** What you need to do **
Give the listing again word for word. Leave every image out.

** Collected data **
◇ ◇ ◇

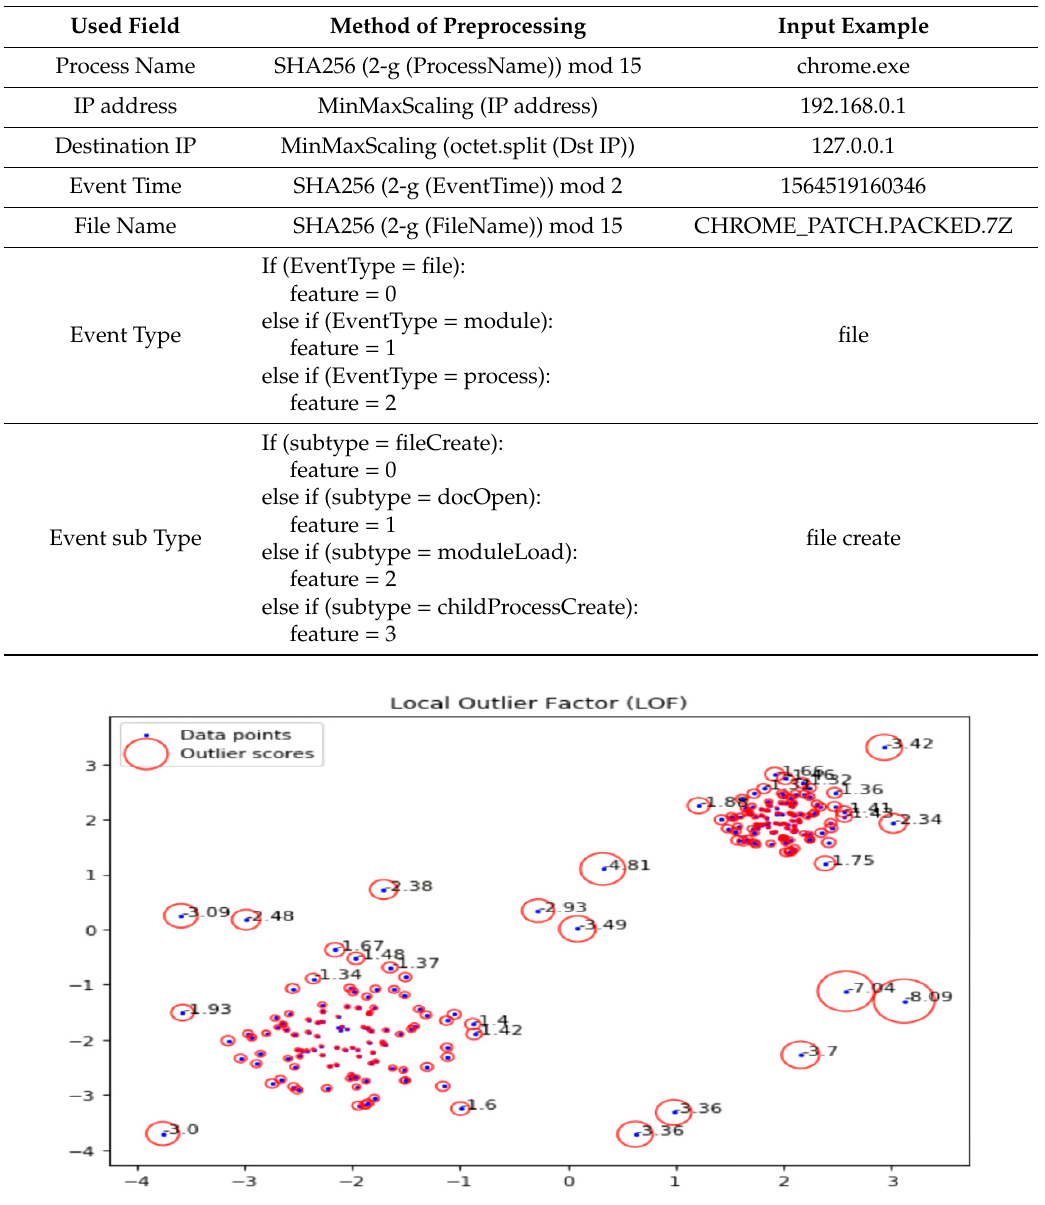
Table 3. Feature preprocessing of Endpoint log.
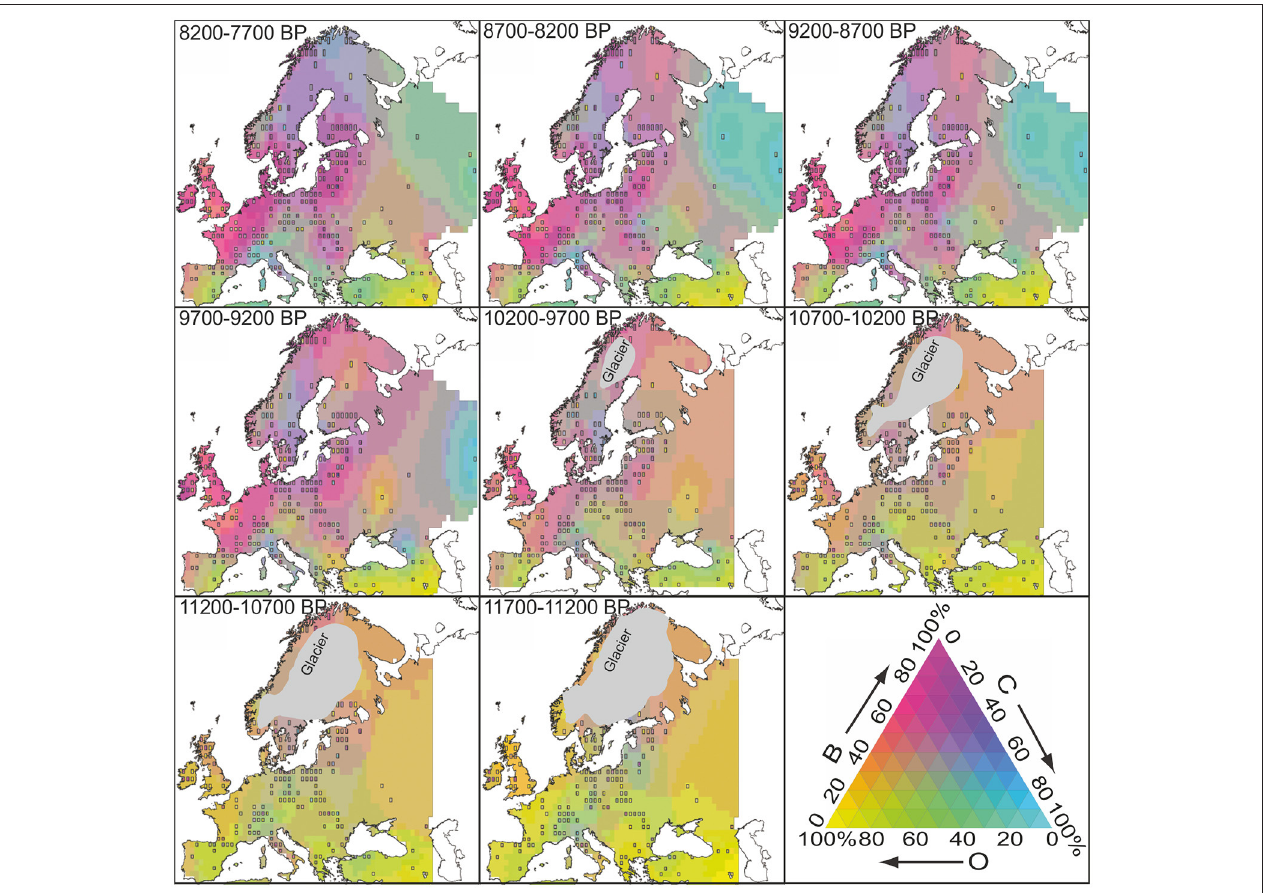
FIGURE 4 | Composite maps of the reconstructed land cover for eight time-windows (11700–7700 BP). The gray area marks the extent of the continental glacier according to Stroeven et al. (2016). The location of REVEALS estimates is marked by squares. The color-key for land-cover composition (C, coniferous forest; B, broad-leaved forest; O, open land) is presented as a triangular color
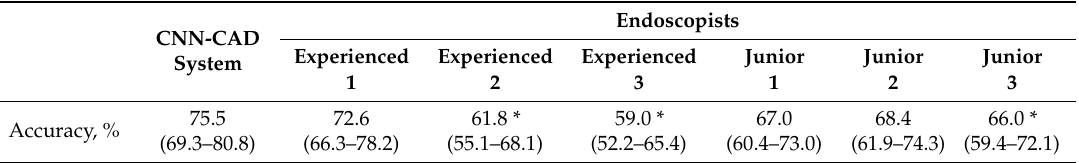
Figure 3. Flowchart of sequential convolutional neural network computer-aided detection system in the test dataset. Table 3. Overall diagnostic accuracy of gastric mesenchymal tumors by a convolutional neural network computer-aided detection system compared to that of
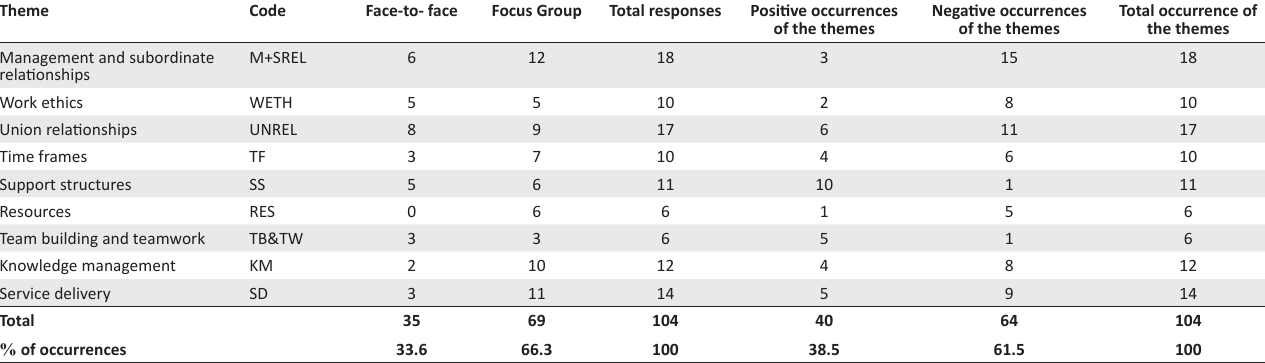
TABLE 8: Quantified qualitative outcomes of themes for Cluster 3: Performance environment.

◇ ◇ ◇

** Answer section **
Table 3. Feature preprocessing of Endpoint log.
FIGURE 4 | Composite maps of the reconstructed land cover for eight time-windows (11700–7700 BP). The gray area marks the extent of the continental glacier according to Stroeven et al. (2016). The location of REVEALS estimates is marked by squares. The color-key for land-cover composition (C, coniferous forest; B, broad-leaved forest; O, open land) is presented as a triangular color
Figure 3. Flowchart of sequential convolutional neural network computer-aided detection system in the test dataset. Table 3. Overall diagnostic accuracy of gastric mesenchymal tumors by a convolutional neural network computer-aided detection system compared to that of
TABLE 8: Quantified qualitative outcomes of themes for Cluster 3: Performance environment.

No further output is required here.